Car si les entretiens de Soloviev concernent « la guerre, la morale et la religion », c’est la Mort qui devient omniprésente. Elle est au centre de chaque débat. Elle est au cœur de l’échange le plus intense. Celui entre Nicolaï et Olga sur l’existence de la résurrection du Christ. Pour Nicolaï, la morale chrétienne ne vaudrait plus rien si elle ne promettait pas la possibilité de la résurrection et donc le triomphe de la vie sur la mort. Il insiste bien sur le caractère réel et physique de cette résurrection. Il ne s’agit pas d’une parabole, ou d’une vie après la mort, il s’agit d’un refus de la mort. Toute la morale chrétienne, selon lui, ne tient que par cette promesse. Olga en réfutant la résurrection du Christ sape le fondement du système de croyances de Nicolaï. Et dans cette dernière partie du film, alors que le spectateur a pu s’habituer à suivre le jeu de ping-pong philosophique proposé, on trouve le nœud de la tension qui s’est amplifiée progressivement entre des personnages tous aussi polis et civilisés les uns que les autres. On comprend alors que ce débat est une question de vie ou de mort. Et par le cinéma, par sa mise en scène, Puiu semble murmurer délicatement une réponse. Le triomphe de la mort est en tout cas bien présent dans Malmkrog. À supposer que Dieu n’ait jamais fait revenir la vie après la mort, l’artiste lui y arrive de la plus belle des manières.

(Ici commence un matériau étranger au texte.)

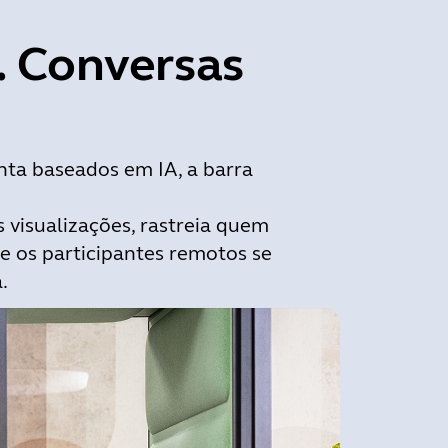
. Conversas
nta baseados em IA, a barra
s visualizações, rastreia quem
ue os participantes remotos se
.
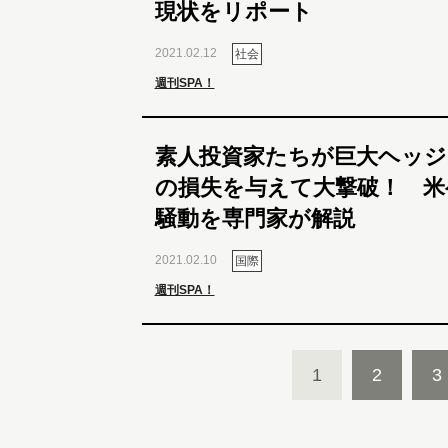
現状をリポート
2021.02.12
社会
週刊SPA！
素人投資家たちが巨大ヘッジ
の損失を与えて大撃破！ 米
騒動を専門家が解説
2021.02.10
国際
週刊SPA！
1
2
3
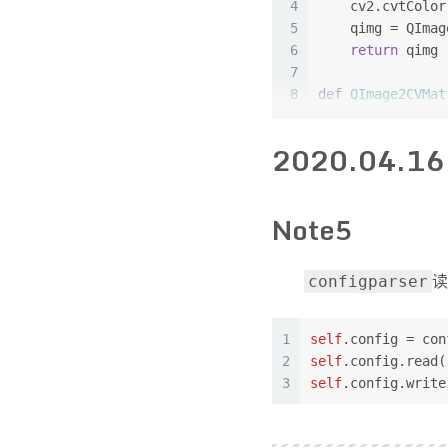
4
    cv2.cvtColor
5
    qimg = QImag
6
return
 qimg
7
8
def
QImage2CVMat
9
'''  Convert
10
    incomingImag
2020.04.16
11
    width = inco
12
    height = inc
13
    ptr = incomi
Note5
14
    ptr.setsize(
15
    arr = numpy.
16
return
 arr
读
configparser
1
self
.config = con
2
self
.config.read(
3
self
.config.write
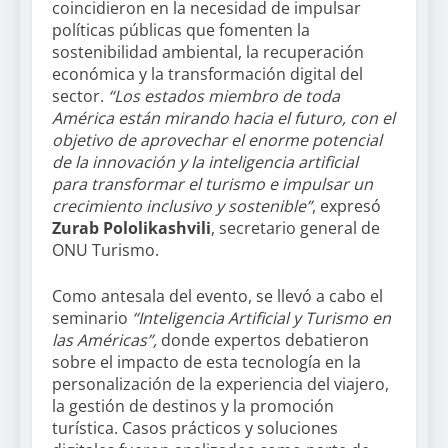
coincidieron en la necesidad de impulsar
políticas públicas que fomenten la
sostenibilidad ambiental, la recuperación
económica y la transformación digital del
sector.
“Los estados miembro de toda
América están mirando hacia el futuro, con el
objetivo de aprovechar el enorme potencial
de la innovación y la inteligencia artificial
para transformar el turismo e impulsar un
crecimiento inclusivo y sostenible”
, expresó
Zurab Pololikashvili
, secretario general de
ONU Turismo.
Como antesala del evento, se llevó a cabo el
seminario
“Inteligencia Artificial y Turismo en
las Américas”,
donde expertos debatieron
sobre el impacto de esta tecnología en la
personalización de la experiencia del viajero,
la gestión de destinos y la promoción
turística. Casos prácticos y soluciones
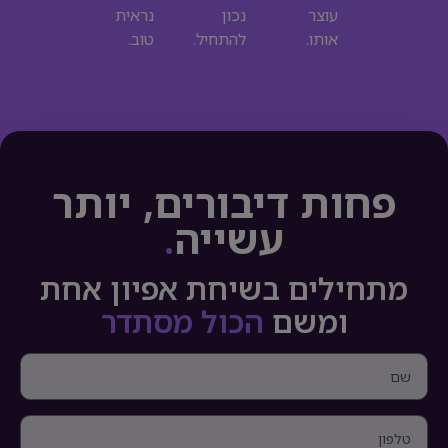
עוצר
נכון
נראית
אותו.
להתחיל.
טוב.
פחות דיבורים, יותר
עשייה
.
מתחילים בשיחת אפיון אחת
ומשם
הכול מסתדר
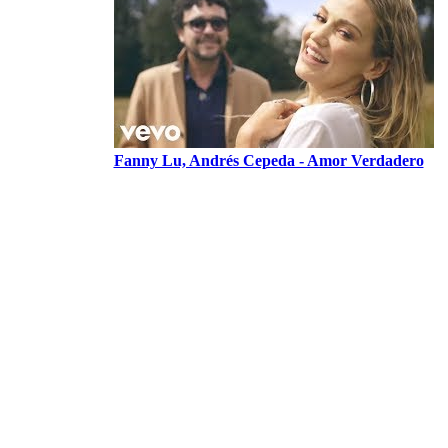
Fanny Lu, Andrés Cepeda - Amor Verdadero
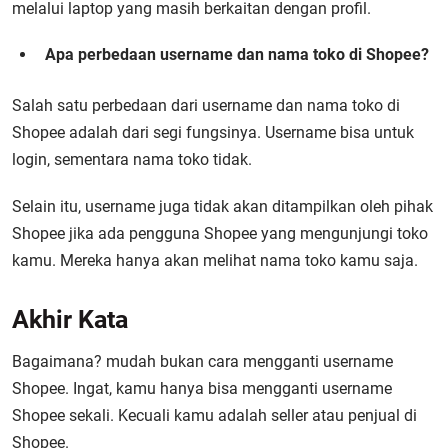
melalui laptop yang masih berkaitan dengan profil.
Apa perbedaan username dan nama toko di Shopee?
Salah satu perbedaan dari username dan nama toko di
Shopee adalah dari segi fungsinya. Username bisa untuk
login, sementara nama toko tidak.
Selain itu, username juga tidak akan ditampilkan oleh pihak
Shopee jika ada pengguna Shopee yang mengunjungi toko
kamu. Mereka hanya akan melihat nama toko kamu saja.
Akhir Kata
Bagaimana? mudah bukan cara mengganti username
Shopee. Ingat, kamu hanya bisa mengganti username
Shopee sekali. Kecuali kamu adalah seller atau penjual di
Shopee.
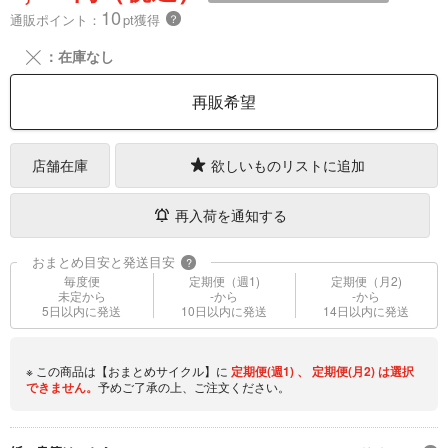
10
通販ポイント：
pt獲得
？
╳
：在庫なし
再販希望
店舗在庫
欲しいものリストに追加
再入荷を通知する
おまとめ目安と発送目安
?
毎度便
定期便（週1)
定期便（月2)
未定から
-から
-から
5日以内に発送
10日以内に発送
14日以内に発送
※ この商品は【おまとめサイクル】に
定期便(週1)
、
定期便(月2)
は選択
できません。
予めご了承の上、ご注文ください。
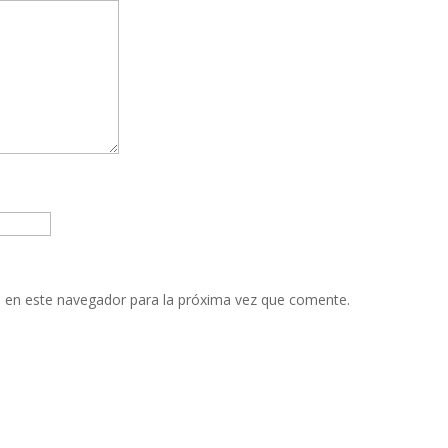
 en este navegador para la próxima vez que comente.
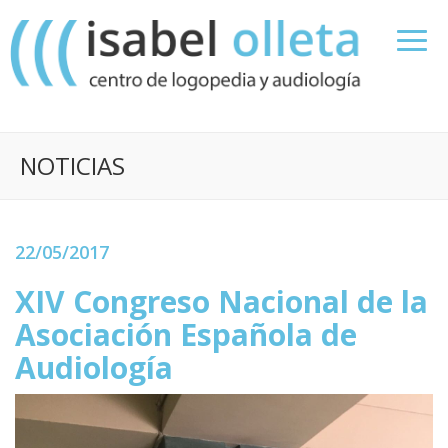
NOTICIAS
22/05/2017
XIV Congreso Nacional de la
Asociación Española de
Audiología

À l’heure où j’écris ces lignes, Malmkrog n’est quasiment plus visible au cinéma à Paris. Un film de 3h20 roumain a rarement le luxe de rester longtemps à l’affiche, mais on ne peut pas dire que la concurrence pour les écrans soit pourtant féroce cet été. La méfiance des spectateurs pour les salles obscures en période de pandémie pose cruellement la question de la survie des petites salles (voire des plus grosses si les blockbusters sont nombreux à céder aux sirènes des plateformes de streaming). Là aussi, la question de la résurrection se pose. Celle du cinéma tel qu’on le connaissait, qui était déjà fragilisé par son modèle économique incompatible avec la course effrénée au profit et qui ne s’attendait pas au coup de boutoir d’une pandémie mondiale. Il n’y plus qu’à espérer que le cinéma et les artistes puissent faire triompher une nouvelle fois la vie sur la mort et que l’art (on pense évidemment aux spectacles vivants) ne sera pas l’un des grands perdants de 2020. Malheureusement, le mal capitaliste semble bien plus puissant que l’Antéchrist.

Malmkrog, de Cristi Puiu. Sortie française le 8 juillet 2020.